ROBERT SIEGEL, host:
There was some more bad economic news this morning. New home sales fell 26 percent last year; that's the biggest drop on record. Some economists say this is yet another sign the U.S. economy is headed for a recession. But here's a paradox. When the stock market heard the news on housing, it went up. The Dow Jones closed more than 170 points up on the day.
NPR's Adam Davidson joins us from New York to make sense of that confusing picture.
And, Adam, let's start with something basic. Why is it that new home sales number is so important?
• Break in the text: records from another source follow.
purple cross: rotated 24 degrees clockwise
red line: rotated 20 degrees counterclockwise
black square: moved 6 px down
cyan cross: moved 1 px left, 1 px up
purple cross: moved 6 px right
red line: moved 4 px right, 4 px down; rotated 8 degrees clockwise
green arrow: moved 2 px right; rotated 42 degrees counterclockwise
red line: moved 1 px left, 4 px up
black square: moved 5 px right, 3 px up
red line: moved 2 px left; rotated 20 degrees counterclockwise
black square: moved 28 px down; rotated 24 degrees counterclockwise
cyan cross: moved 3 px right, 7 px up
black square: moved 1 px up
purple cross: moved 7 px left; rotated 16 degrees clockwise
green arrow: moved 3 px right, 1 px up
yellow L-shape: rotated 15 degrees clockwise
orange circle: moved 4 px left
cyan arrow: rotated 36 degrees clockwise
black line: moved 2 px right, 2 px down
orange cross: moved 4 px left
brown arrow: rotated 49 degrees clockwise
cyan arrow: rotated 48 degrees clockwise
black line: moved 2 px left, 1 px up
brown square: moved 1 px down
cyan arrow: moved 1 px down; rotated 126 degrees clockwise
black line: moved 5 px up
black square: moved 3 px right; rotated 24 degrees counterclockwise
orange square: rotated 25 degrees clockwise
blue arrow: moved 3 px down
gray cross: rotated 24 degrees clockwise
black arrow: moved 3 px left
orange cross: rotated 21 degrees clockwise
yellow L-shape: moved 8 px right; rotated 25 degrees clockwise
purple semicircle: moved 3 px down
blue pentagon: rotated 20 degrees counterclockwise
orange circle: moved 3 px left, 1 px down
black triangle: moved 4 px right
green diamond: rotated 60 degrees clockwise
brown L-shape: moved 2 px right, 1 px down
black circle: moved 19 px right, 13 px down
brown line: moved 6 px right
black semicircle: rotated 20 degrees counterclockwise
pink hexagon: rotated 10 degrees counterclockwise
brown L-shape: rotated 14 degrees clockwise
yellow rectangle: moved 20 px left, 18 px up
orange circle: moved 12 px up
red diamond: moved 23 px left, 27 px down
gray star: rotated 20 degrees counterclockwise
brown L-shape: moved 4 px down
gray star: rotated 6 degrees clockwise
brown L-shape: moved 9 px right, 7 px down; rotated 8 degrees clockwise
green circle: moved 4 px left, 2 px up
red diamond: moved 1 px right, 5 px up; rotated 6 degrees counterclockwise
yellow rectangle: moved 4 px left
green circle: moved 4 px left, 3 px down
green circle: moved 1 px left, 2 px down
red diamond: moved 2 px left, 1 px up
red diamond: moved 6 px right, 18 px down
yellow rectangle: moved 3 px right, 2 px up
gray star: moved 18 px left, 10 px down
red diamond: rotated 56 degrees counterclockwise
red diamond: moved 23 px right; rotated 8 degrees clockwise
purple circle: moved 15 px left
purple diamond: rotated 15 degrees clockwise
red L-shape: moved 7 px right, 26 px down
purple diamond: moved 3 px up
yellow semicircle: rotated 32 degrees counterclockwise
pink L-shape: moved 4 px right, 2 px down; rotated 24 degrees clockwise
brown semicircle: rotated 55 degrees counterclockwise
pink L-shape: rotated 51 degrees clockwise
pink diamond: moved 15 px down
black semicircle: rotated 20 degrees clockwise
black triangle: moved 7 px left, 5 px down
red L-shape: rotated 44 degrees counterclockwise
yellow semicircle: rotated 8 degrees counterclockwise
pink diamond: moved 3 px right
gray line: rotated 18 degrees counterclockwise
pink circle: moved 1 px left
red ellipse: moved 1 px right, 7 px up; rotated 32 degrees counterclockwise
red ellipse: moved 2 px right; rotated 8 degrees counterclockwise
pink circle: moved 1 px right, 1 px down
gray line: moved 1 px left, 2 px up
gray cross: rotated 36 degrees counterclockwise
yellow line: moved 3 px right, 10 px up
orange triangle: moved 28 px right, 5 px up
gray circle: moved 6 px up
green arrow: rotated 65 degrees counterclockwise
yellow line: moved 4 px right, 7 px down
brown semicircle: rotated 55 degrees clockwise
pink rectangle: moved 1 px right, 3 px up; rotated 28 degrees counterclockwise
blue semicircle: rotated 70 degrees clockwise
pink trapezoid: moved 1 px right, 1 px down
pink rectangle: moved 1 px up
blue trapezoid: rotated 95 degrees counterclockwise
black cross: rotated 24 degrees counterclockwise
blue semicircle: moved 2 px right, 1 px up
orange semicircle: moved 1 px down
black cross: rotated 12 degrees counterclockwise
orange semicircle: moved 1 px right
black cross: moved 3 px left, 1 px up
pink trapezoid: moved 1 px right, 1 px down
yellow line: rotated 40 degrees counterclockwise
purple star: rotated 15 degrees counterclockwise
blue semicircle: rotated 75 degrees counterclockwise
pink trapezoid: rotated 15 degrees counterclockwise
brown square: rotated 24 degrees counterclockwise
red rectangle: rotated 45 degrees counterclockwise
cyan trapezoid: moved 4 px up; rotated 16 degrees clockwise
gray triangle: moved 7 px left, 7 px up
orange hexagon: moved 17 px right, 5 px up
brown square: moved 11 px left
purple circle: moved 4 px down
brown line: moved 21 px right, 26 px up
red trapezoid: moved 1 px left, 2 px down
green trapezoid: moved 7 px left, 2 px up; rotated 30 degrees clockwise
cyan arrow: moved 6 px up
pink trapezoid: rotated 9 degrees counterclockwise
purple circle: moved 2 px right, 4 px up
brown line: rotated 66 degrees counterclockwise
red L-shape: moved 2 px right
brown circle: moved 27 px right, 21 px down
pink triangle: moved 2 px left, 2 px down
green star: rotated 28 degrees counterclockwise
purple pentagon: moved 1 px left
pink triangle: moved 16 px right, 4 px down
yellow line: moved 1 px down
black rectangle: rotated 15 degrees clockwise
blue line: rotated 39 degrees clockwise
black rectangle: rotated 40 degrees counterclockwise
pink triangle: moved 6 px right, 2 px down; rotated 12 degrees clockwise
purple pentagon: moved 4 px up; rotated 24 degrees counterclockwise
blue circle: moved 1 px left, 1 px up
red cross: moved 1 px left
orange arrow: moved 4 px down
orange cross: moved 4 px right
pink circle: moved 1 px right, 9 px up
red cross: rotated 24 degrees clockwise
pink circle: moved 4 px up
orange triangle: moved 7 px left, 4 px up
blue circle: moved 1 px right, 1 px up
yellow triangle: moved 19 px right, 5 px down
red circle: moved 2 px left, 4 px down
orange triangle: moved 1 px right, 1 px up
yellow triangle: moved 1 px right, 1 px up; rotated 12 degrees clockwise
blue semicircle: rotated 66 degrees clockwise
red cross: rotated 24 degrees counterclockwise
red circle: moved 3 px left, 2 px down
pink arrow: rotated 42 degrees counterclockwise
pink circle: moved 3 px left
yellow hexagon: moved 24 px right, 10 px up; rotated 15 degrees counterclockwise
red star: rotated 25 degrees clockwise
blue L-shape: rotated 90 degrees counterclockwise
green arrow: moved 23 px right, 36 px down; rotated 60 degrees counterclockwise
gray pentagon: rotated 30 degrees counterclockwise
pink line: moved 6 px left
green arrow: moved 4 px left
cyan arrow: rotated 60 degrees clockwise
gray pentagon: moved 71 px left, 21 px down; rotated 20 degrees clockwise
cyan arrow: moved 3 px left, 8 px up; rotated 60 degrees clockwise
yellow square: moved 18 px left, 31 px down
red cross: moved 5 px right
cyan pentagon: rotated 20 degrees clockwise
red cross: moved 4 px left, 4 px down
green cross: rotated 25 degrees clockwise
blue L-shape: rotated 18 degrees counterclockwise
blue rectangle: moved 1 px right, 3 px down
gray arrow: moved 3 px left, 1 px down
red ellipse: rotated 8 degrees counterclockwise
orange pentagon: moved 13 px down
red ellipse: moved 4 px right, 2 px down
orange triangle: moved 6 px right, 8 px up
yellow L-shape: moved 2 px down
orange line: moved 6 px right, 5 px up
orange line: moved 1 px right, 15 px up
How does it affect the rest of us who aren't in the business of selling homes?
ADAM DAVIDSON: I was thinking earlier today how to think about new home sales, and I imagined an imaginary neighborhood. Let's say there's a guy named Arnold(ph) and his house is a little small, he wants to move. Well, what we learned today is he didn't move. He didn't buy a new house. And that actually is bad news for the rest of us. Because that means first of all, Arnold is probably pretty pessimistic about the economy. Maybe he lost his job or he's not making as much. It also means he's not going to buy carpeting, he's not going to buy a new fridge or a new stove. He's not going to spend money that will stimulate our economy. This is the fiscal stimulus thing we keep hearing about.
DAVIDSON: So that is bad news for us. There's a second person, let's call her Betty(ph).
DAVIDSON: Betty is the one who was going to sell her home to Arnold, and since Betty didn't sell the home, she didn't make money. That's bad news. But there's a third person, let's call him Claudio(ph). He lives down the block from Arnold and Betty. He had no intention of selling his home. He loves his home. But he's affected, too, because what he learns is that when Arnold doesn't buy Betty's home, when there are fewer people buying homes, the price of his home, the value does not go up. In fact, it might go down. And Claudio uses the value of his home, he gets a loan from the bank against the value of his home and that funds him buying TVs, buying a new car, taking his wife on vacation.
So Arnold is sad. Betty is sad. But Claudio is sad, too, and there are a lot more Claudios out there who are affected.
SIEGEL: So it's a bad day for Arnold, Betty and Claudio. Why, then, should those investors Durwood(ph) and Eleanor(ph), why would they see the stock market go up in response to the bad news for Arnold, Betty and Claudio?
DAVIDSON: Well, Durwood and Eleanor are looking at a fifth, sixth guy - I forgot where we're up to, Ben - Ben Bernanke. And what they realize is that all this bad news about Arnold, Betty and Claudio is bad news from last year. This data is a month old.
So what they know is Ben Bernanke is looking at this and thinking, wow, the economy really was doing poorly even though I had a surprise interest rate cut last week, a dramatic move, I might do that again this week. He's meeting tomorrow with the Federal Open Markets Committee, these are the people who set that benchmark Fed funds rate. And now, Durwood and Eleanor, the investors, are thinking that he is going to lower interest rates again. Maybe half a percentage point, maybe three-quarters of a percentage point, very big moves. And that means there's going to be a lot more cash out there, companies are going to be able borrow and spend more. And that means stock prices might continue to rise.
SIEGEL: Yes, Ben, of course, is at the Fed, which begins with F. This is a busy week for financial information. Every day we're getting some new data here. What else will we learn this week after the housing numbers?
DAVIDSON: It's possible that by Friday, we will have a much better picture of how this economy is doing. This might be a pivotal week. We're going to know a lot more about employment, how many people are working, how much money they're making, how they're spending that money. That is crucial information. We're obviously going to find out what Ben decides, and we're going to get consumer confidence numbers, which will give us a sense of how all these people are feeling about the economy, which gives us a sense of how much they're going to be spending next week and the week after that.
SIEGEL: Adam Davidson, thank you very much for talking with us.
DAVIDSON: Thank you so much, Robert.